Offline or Disconnected Execution (Training/Learning Phase)

[0101] FIG. 4 is a flowchart that depicts the offline operation of the proposed method, which corresponds to the training phase of the method. Each rectangular box is an activity, and the solid arrows represent the precedence of activities. Dashed arrows represent a simple flow of data, and cylinders represent any sort of storage device. The flowchart is generically represented to deal with visual, auditory and textual information, since the step sequences are similar, and particularities regarding each type of information will be properly described when necessary.

[0102] The depicted operation is offline, what means that it aims at training the method. This Training Phase (offline operation) must be done before the regular execution (online operation), in order to generate a mathematical model that is able to predict the class of unknown videos that will be analyzed during the regular execution (online operation). The offline operation thus starts by taking known and previously labeled training samples, which are stored as either Positive Video Snippets 20, or Negative Video Snippets 21.

[0103] Following, video information (frames, audio and/or text) is extracted in the Frame/Audio/Text Extraction activities 121, 123, 125. At this point, if the video information is visual, any type of frames may be used (e.g.: I, P or B frames, or even all the frames taken at a chosen or random frame rate). Moreover, the frame resolution may be simply maintained, or it may be reduced, whether for the sake of any further savings of computational time, or for any other reasons.

[0104] In the sequence, the Visual/Audio/Text Feature Extraction activities 122, 124, 126 are performed. In case of visual information (frames), it provides the low-level description of the extracted frames, by the means of any type of global or local still-image descriptor, interest point descriptor, or space-temporal video descriptor. Typical examples from the literature may include (but are not limited to) Scale Invariant Feature Transform (SIFT), Speeded Up Robust Features (SURF), Histogram of Oriented Gradients (HOG), Space Temporal Interest Points (STIP), etc. In case of auditory information (audio), it provides the low-level description of the audio snippets, and solutions to perform it may include (but are not limited to) Mel-frequency Cepstral Coefficients (MFCC), brightness, tonality, loudness, pitch, etc.

######

▶ Exercise directions
Answer from the offline-execution text:
(a) What do the cylinders in the flowchart represent?
(b) Which operation must the training phase come before?
(c) In what two forms are the labeled training samples stored?

▶ Recorded information
######

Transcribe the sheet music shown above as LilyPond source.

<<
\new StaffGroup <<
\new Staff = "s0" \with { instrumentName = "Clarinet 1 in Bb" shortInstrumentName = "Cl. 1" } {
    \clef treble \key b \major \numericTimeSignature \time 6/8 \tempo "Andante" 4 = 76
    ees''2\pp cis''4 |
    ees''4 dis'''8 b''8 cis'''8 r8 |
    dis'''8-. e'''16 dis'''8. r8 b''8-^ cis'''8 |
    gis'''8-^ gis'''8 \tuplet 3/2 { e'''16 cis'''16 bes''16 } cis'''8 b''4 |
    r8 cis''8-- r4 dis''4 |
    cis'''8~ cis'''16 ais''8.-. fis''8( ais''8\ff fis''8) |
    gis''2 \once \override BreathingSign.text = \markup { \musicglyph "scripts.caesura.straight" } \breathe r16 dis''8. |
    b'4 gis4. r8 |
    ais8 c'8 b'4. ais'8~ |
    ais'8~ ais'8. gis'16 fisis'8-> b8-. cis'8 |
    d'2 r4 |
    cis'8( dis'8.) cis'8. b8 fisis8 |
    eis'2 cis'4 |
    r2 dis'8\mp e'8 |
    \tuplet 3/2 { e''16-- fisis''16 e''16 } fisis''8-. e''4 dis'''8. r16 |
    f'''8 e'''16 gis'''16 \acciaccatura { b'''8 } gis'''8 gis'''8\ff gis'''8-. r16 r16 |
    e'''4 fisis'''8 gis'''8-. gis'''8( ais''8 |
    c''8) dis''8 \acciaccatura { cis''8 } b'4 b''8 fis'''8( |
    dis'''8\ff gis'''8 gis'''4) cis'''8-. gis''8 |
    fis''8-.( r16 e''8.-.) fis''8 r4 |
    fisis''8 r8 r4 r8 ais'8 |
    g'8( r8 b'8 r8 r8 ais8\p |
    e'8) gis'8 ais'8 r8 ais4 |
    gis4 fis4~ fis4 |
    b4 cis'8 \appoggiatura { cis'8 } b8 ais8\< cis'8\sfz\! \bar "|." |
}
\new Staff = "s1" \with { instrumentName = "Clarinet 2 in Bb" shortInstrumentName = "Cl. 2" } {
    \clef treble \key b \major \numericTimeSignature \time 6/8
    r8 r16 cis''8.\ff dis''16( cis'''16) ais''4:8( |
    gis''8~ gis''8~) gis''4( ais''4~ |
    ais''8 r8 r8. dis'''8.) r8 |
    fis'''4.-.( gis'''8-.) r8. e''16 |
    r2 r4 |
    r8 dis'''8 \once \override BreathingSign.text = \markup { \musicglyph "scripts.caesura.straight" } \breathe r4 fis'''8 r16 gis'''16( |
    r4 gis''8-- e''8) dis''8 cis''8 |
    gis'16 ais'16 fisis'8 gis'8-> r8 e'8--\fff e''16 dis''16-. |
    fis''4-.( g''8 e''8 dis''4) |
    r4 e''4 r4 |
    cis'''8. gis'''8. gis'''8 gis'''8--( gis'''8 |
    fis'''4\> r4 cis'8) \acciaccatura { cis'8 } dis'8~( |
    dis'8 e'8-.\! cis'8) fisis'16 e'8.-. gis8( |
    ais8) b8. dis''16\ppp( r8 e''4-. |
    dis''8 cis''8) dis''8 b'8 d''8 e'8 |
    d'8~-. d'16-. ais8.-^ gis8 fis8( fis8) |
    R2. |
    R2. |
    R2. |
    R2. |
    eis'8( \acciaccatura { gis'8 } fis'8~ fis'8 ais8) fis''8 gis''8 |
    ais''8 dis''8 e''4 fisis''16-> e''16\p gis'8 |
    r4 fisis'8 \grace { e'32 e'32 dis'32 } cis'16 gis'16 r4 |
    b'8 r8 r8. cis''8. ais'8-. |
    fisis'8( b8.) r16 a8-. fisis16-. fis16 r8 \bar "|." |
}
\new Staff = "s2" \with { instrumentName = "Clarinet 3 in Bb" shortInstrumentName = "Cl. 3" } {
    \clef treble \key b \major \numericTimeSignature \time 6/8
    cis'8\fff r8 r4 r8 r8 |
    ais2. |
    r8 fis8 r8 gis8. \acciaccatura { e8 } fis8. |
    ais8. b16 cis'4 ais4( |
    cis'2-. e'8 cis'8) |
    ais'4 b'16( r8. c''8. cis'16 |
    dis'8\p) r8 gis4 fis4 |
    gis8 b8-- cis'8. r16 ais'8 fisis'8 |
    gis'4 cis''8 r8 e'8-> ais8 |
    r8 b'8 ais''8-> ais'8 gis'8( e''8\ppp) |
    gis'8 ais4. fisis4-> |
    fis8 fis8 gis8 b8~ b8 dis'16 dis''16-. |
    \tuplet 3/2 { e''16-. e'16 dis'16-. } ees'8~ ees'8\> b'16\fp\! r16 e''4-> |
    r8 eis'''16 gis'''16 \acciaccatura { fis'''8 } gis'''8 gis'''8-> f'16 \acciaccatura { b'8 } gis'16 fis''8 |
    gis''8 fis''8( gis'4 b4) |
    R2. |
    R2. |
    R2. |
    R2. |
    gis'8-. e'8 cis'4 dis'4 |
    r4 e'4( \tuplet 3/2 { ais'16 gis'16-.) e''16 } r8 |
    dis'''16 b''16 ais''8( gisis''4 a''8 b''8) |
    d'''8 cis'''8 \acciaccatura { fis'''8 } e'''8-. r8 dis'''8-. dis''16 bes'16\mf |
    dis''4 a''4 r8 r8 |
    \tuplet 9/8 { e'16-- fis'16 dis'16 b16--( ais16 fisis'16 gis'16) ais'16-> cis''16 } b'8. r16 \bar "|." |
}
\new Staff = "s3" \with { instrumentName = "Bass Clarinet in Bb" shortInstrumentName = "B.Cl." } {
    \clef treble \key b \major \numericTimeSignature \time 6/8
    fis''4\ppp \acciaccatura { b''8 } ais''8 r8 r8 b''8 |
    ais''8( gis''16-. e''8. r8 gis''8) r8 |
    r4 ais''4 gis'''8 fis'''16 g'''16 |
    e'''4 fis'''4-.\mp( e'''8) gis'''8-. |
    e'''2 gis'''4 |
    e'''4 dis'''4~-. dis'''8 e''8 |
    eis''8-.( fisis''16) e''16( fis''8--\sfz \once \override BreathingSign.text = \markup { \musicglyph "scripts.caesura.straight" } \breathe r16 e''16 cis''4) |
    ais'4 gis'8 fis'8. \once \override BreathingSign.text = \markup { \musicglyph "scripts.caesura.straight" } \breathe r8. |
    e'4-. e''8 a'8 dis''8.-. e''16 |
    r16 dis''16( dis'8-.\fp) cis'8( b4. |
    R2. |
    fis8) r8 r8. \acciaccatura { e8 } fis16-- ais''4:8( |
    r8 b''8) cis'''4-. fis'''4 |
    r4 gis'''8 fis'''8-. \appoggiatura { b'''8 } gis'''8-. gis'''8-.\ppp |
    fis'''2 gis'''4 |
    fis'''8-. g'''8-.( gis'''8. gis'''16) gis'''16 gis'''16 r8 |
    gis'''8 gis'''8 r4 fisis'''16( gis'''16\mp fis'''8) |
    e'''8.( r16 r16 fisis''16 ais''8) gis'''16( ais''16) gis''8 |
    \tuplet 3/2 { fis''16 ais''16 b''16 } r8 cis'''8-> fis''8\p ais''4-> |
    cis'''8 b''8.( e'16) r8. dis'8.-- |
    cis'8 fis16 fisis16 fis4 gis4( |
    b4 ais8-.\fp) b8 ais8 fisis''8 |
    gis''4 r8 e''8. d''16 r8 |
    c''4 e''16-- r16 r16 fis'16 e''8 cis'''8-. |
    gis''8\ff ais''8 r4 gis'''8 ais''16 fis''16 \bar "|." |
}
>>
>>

######

▶ Task solution
(a) Any sort of storage device.
(b) The regular execution (online operation).
(c) As Positive Video Snippets 20 or Negative Video Snippets 21.